* Your objective *
The reply must be the number of lines in the following material that include the word "allowedAdminFields", and nothing more.

Data provided START

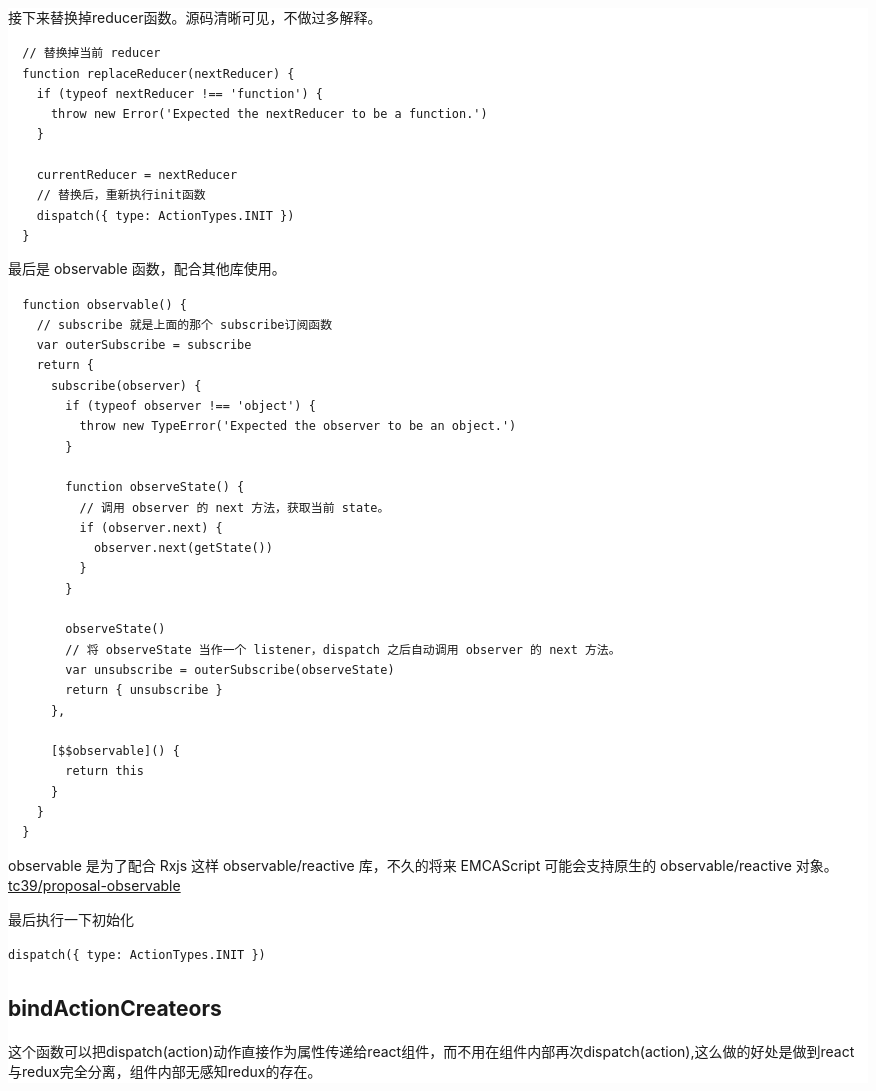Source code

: 接下来替换掉reducer函数。源码清晰可见，不做过多解释。
```
  // 替换掉当前 reducer
  function replaceReducer(nextReducer) {
    if (typeof nextReducer !== 'function') {
      throw new Error('Expected the nextReducer to be a function.')
    }

    currentReducer = nextReducer
    // 替换后，重新执行init函数
    dispatch({ type: ActionTypes.INIT })
  }
```
最后是 observable 函数，配合其他库使用。
```
  function observable() {
    // subscribe 就是上面的那个 subscribe订阅函数
    var outerSubscribe = subscribe
    return {
      subscribe(observer) {
        if (typeof observer !== 'object') {
          throw new TypeError('Expected the observer to be an object.')
        }

        function observeState() {
          // 调用 observer 的 next 方法，获取当前 state。
          if (observer.next) {
            observer.next(getState())
          }
        }

        observeState()
        // 将 observeState 当作一个 listener，dispatch 之后自动调用 observer 的 next 方法。
        var unsubscribe = outerSubscribe(observeState)
        return { unsubscribe }
      },

      [$$observable]() {
        return this
      }
    }
  }
```
observable 是为了配合 Rxjs 这样 observable/reactive 库，不久的将来 EMCAScript 可能会支持原生的 observable/reactive 对象。[tc39/proposal-observable][3]

最后执行一下初始化
```
dispatch({ type: ActionTypes.INIT })
```

## bindActionCreateors
这个函数可以把dispatch(action)动作直接作为属性传递给react组件，而不用在组件内部再次dispatch(action),这么做的好处是做到react与redux完全分离，组件内部无感知redux的存在。


  [1]: https://github.com/antgod/redux-doc/tree/master/src
  [2]: https://github.com/antgod/react-redux-doc/tree/master/src
  [3]: https://github.com/zenparsing/es-observable
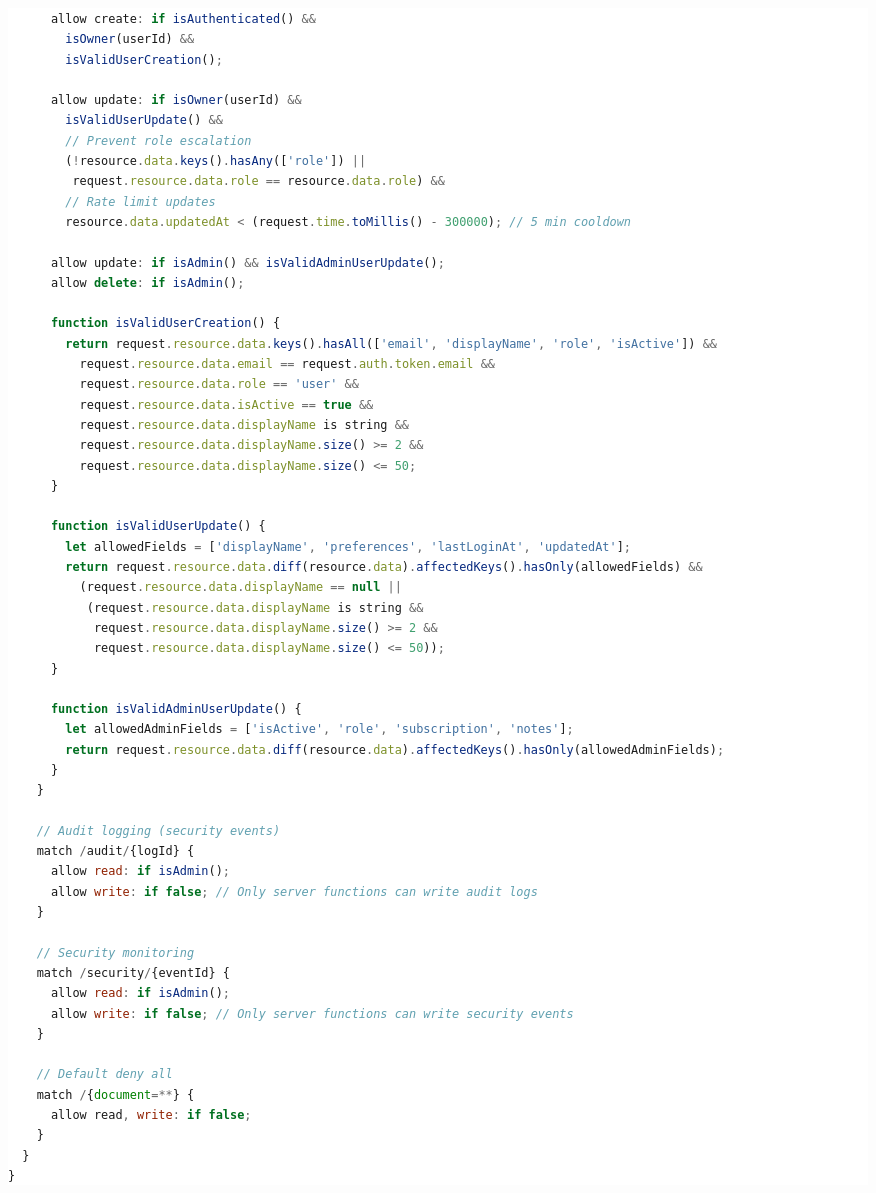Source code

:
 ```javascript
      allow create: if isAuthenticated() &&
        isOwner(userId) &&
        isValidUserCreation();

      allow update: if isOwner(userId) &&
        isValidUserUpdate() &&
        // Prevent role escalation
        (!resource.data.keys().hasAny(['role']) ||
         request.resource.data.role == resource.data.role) &&
        // Rate limit updates
        resource.data.updatedAt < (request.time.toMillis() - 300000); // 5 min cooldown

      allow update: if isAdmin() && isValidAdminUserUpdate();
      allow delete: if isAdmin();

      function isValidUserCreation() {
        return request.resource.data.keys().hasAll(['email', 'displayName', 'role', 'isActive']) &&
          request.resource.data.email == request.auth.token.email &&
          request.resource.data.role == 'user' &&
          request.resource.data.isActive == true &&
          request.resource.data.displayName is string &&
          request.resource.data.displayName.size() >= 2 &&
          request.resource.data.displayName.size() <= 50;
      }

      function isValidUserUpdate() {
        let allowedFields = ['displayName', 'preferences', 'lastLoginAt', 'updatedAt'];
        return request.resource.data.diff(resource.data).affectedKeys().hasOnly(allowedFields) &&
          (request.resource.data.displayName == null ||
           (request.resource.data.displayName is string &&
            request.resource.data.displayName.size() >= 2 &&
            request.resource.data.displayName.size() <= 50));
      }

      function isValidAdminUserUpdate() {
        let allowedAdminFields = ['isActive', 'role', 'subscription', 'notes'];
        return request.resource.data.diff(resource.data).affectedKeys().hasOnly(allowedAdminFields);
      }
    }

    // Audit logging (security events)
    match /audit/{logId} {
      allow read: if isAdmin();
      allow write: if false; // Only server functions can write audit logs
    }

    // Security monitoring
    match /security/{eventId} {
      allow read: if isAdmin();
      allow write: if false; // Only server functions can write security events
    }

    // Default deny all
    match /{document=**} {
      allow read, write: if false;
    }
  }
}
```
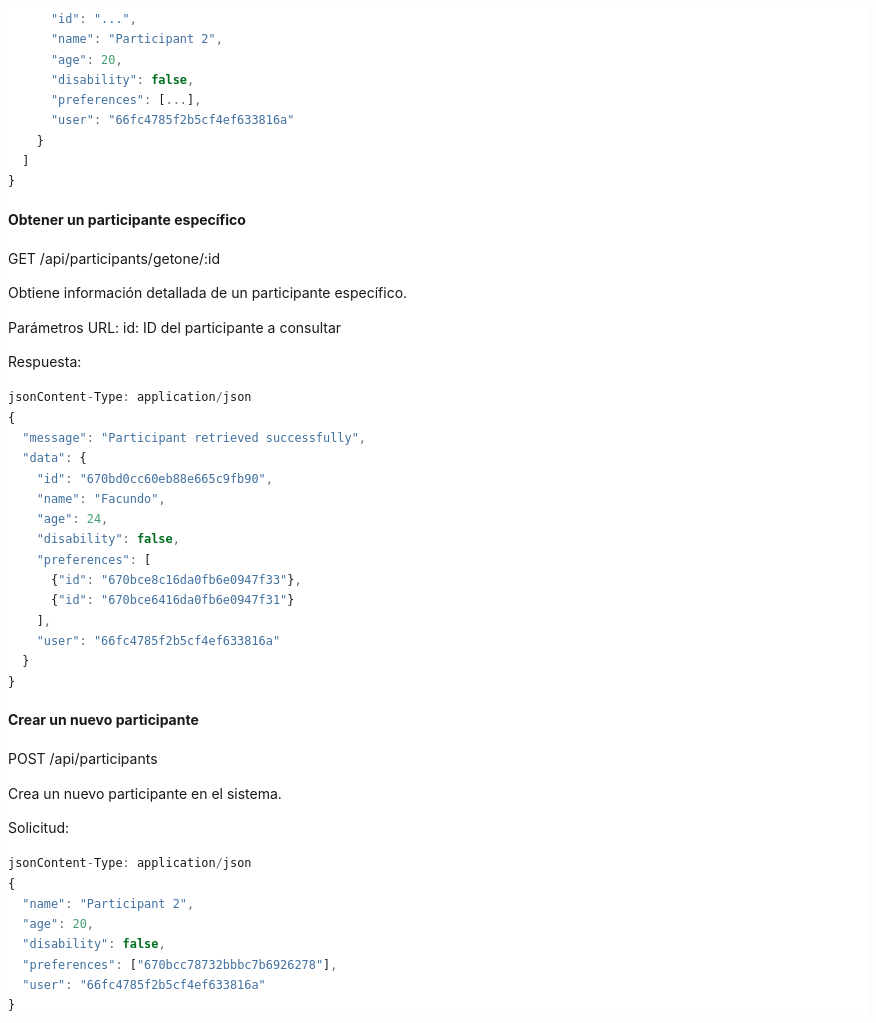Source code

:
 ```ts
      "id": "...",
      "name": "Participant 2",
      "age": 20,
      "disability": false,
      "preferences": [...],
      "user": "66fc4785f2b5cf4ef633816a"
    }
  ]
}
```

#### Obtener un participante específico

GET /api/participants/getone/:id

Obtiene información detallada de un participante específico.

Parámetros URL:
id: ID del participante a consultar

Respuesta:
```ts
jsonContent-Type: application/json
{
  "message": "Participant retrieved successfully",
  "data": {
    "id": "670bd0cc60eb88e665c9fb90",
    "name": "Facundo",
    "age": 24,
    "disability": false,
    "preferences": [
      {"id": "670bce8c16da0fb6e0947f33"},
      {"id": "670bce6416da0fb6e0947f31"}
    ],
    "user": "66fc4785f2b5cf4ef633816a"
  }
}
```

#### Crear un nuevo participante

POST /api/participants

Crea un nuevo participante en el sistema.

Solicitud:
```ts
jsonContent-Type: application/json
{
  "name": "Participant 2",
  "age": 20,
  "disability": false,
  "preferences": ["670bcc78732bbbc7b6926278"],
  "user": "66fc4785f2b5cf4ef633816a"
}
```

Data provided END

* Solution to this task *
2